Rame Cuen (creador de la instalación El sonido del hambre), sentado sobre la grava, parece emerger del inframundo para contarnos una historia que no sólo va de música para los oídos sino de orígenes, de familia, de identidad, de alimento y acordes para su alma. Comienza por decirme que los sonidos que son naturales siempre resultan certeros, orgánicos, armónicos. Y muy pronto conecta con el recuerdo. Estamos frente a un horno de adobes.

Con una suave inclinación, gesto con el que muchas mujeres de Oaxaca atisban el fogón, me invita a agacharme, para observar la combustión.
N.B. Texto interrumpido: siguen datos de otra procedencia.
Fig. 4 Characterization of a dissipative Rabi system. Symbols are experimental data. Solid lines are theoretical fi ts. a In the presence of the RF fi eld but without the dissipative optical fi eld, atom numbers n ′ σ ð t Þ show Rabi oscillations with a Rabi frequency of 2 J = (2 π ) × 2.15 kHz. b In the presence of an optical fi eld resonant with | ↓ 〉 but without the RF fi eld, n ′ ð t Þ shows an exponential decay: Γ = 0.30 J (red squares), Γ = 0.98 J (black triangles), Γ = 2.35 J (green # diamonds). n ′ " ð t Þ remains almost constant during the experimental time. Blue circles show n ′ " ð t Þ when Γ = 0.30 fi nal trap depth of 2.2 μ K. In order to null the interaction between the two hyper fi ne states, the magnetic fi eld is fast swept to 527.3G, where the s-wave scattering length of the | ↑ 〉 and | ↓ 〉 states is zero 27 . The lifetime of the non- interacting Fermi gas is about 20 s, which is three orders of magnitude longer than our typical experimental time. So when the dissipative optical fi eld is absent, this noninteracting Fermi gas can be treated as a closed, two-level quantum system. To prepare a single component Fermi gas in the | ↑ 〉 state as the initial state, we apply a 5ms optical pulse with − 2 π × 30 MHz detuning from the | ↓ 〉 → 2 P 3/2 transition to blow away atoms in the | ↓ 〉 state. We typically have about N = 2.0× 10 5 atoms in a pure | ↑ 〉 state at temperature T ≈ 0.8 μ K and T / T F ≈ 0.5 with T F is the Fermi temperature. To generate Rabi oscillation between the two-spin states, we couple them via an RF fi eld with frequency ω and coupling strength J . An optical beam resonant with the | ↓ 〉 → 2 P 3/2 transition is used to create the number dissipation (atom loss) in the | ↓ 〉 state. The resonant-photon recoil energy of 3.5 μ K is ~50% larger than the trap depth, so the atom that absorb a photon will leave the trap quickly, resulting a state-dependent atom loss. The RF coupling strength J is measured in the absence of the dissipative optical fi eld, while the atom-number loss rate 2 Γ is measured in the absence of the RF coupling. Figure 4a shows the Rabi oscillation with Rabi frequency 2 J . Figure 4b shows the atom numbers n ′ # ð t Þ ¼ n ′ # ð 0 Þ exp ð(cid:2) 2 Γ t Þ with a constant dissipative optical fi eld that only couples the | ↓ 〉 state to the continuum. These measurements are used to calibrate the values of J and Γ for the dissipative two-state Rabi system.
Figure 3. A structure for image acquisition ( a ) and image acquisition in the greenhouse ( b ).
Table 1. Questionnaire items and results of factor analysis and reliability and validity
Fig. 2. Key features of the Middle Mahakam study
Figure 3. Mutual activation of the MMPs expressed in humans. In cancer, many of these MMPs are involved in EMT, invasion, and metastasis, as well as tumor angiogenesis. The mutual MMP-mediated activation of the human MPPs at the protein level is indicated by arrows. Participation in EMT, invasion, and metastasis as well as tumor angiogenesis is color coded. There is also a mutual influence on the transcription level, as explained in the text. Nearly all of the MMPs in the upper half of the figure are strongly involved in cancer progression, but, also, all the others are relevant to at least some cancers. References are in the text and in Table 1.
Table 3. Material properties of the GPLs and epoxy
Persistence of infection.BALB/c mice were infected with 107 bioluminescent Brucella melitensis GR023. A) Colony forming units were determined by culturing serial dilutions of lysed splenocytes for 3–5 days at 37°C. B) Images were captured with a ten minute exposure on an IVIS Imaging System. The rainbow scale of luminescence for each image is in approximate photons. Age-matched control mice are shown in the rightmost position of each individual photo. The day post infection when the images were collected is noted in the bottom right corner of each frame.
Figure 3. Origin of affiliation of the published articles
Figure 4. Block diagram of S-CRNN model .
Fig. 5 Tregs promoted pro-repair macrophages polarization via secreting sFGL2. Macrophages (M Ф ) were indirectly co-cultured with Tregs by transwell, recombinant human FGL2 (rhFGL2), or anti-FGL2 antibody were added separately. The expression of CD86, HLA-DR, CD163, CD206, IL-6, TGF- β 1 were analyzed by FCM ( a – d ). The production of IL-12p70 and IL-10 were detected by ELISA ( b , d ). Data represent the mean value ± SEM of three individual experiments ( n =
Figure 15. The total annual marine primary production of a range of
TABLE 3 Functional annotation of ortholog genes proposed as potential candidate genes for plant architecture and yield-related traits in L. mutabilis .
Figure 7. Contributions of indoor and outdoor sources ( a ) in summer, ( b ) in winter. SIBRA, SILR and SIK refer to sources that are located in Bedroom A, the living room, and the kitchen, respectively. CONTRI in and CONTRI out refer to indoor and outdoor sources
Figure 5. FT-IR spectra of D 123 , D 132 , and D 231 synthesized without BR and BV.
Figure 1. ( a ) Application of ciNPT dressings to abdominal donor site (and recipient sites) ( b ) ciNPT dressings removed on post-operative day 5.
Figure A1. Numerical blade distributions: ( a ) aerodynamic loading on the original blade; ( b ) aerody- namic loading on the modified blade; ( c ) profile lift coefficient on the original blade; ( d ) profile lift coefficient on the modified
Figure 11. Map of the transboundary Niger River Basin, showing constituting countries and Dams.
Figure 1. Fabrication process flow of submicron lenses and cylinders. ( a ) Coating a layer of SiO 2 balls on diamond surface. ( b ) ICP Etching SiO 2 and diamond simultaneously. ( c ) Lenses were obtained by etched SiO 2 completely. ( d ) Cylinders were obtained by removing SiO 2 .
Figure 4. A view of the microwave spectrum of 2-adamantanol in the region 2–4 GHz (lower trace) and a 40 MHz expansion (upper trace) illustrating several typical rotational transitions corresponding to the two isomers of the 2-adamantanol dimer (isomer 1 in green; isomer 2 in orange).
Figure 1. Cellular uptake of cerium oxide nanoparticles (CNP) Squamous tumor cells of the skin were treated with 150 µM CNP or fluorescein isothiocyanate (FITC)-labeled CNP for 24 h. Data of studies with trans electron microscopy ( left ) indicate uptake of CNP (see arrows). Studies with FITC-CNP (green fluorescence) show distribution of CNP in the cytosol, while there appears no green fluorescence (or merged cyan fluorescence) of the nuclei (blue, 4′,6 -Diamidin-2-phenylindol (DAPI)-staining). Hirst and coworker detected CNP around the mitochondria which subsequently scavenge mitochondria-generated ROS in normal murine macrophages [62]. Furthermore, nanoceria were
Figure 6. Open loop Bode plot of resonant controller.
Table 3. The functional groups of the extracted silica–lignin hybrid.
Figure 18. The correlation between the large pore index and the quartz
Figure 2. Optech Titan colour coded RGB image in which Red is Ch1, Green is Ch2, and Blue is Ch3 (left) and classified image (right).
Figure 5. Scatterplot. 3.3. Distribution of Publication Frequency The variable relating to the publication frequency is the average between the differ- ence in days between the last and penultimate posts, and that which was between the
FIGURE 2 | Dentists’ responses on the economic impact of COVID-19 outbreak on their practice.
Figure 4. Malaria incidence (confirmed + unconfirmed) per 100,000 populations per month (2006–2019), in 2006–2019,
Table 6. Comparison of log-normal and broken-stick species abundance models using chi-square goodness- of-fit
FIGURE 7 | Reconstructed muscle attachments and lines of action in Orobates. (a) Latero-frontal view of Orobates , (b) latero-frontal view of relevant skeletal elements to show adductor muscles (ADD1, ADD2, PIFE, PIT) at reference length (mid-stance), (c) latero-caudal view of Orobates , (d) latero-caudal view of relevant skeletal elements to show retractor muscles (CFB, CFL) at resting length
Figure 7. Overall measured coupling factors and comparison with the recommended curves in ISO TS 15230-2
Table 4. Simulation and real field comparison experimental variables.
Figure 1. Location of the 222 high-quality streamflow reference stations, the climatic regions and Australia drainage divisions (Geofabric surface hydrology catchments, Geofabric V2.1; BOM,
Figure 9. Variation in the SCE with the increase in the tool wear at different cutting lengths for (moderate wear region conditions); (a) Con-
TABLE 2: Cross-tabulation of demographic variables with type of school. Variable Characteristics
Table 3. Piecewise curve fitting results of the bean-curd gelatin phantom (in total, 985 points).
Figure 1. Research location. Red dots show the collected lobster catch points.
Una televisión analógica, en lo que otrora fuera el lugar de la leña, que contiene imágenes de Matt Black, imágenes que, como buen fuego, queman. Retratos de poblaciones rurales, marginadas, pobres, tan lejanas a las exigencias y demandas de un mundo globalizado, pero atadas a él. La evidencia de un mundo que no dialoga, el trazo de una línea que constata la cotidianidad de una gran parte de la población. En muchas de esas fotografías vemos comales, maíz, tortillas, leña a juego con un modelo alimentario que es deficiente, que no alcanza, como afirma Cuen. Ese horno revela las instantáneas que, por estar más cerca de la tierra, nuestros gobernantes no son capaces de agacharse a ver.

Rame Cuen señala que Oaxaca es lugar de intercambio y que el maíz como sustento es parte de ello, del ir y venir, del contacto. Por tanto, estamos hechos de esa comunicación. Lo que nos rodea nos da la oportunidad de tener experiencias y eso busca con esta instalación, abrir muchas posibilidades de sonido que a partir de patrones rítmicos se instalen para repensar nuestro actuar.

Regreso a la sala que hace las veces de cuexcomate o granero para encontrarme con el maíz bolita, el maíz tepecintle, el maíz mushito, el maíz zapalote y el maíz chiquito. Variedades que se ven multiplicadas por la mano de los diferentes artistas que entraron en contacto con ellas. Entonces se vuelven paletas de color, discursos revolucionarios, libertad, milagros, o actos de rapiña.

Si en el patio, a través de articulaciones sonoras, podemos recurrir a imágenes almacenadas en nuestra memoria; dentro de esta troje de maíces, las imágenes dan palabras. Alejandro Echeverría: bandera; Bart Vargas: color; Christina Narwicz: devoción; Claudia Álvarez: otras venas, Darío Castillejos: campesinado y opresión, Dave Manrique: sustentos; Demián Flores: patria devorada; Emilia Sandoval: perforaciones y ataduras; Federico Toledo: rapiña; Iggy Sumnik: país pop; Jaime Ruíz: múltiples caminos; Joe Nicholson: la vida entre sarcasmos; Joseph P. Broghammer: viajes del alma; Justin Beller: acuosidad; Kristin Pluhacek: ciclos; Mary Day: ruta del oro; Moisés García: somos zopilotes; Rame Cuen: esperanza y transparencia; Ricardo Pinto: as de maíces; Ron Garvais: profundidad femenina; Sabino Guisú: muerte de humo; y Terry Rosenberg: ceguera.

Pero estas piezas de arte que nos dan palabras no están solas, son cobijadas en sus flancos por totomoxtles y huipiles que las visten. Los primeros, el traje perfecto del maíz, artilugio de la naturaleza, envoltura y soporte que la familia Ruíz Sosa nos comparte como una calenda. Los segundos, lienzos tramados que cuentan historias y visten humanos. Ambos escudos, protección, ambos vestidos de la carne.

Rame Cuen se pregunta cuántas toneladas de maíz son necesarias para acabar con la desnutrición en las comunidades indígenas de Oaxaca. Tal vez tenemos las toneladas, tal vez el cuexcomate esté lleno. Pero estamos desnutridos literal y metafóricamente.

El MUFI nos invita a través de timbres y sonidos a reflexionar sobre ello, a proyectar otras posibilidades de relacionarnos en un país que aún sabe a maíz.

A Rame Cuen cada tortilla le recuerda a su abuela, al sustento junto con los frijoles y a ese plástico con el que la masa entra en contacto constante. El maíz, asegura, es la columna vertebral de América, el contacto, la unión. Sin embargo, cuando piensa en leña, la muerte se cuela en sus cavilaciones, en los casos que su padre le contaba de familias muertas por contaminación de humo, en devastación. Son estos contrastes los que se han amalgamado en nuestras entrañas y hablan de nuestra existencia.

En Maíz cada artista, desde un proceso creativo, relata más allá de lo mostrado. Como espectadores nos toca recorrer, mirar, escuchar y sentir en esta oportunidad única de dialogar con nuestra propia historia, la de los pueblos del maíz.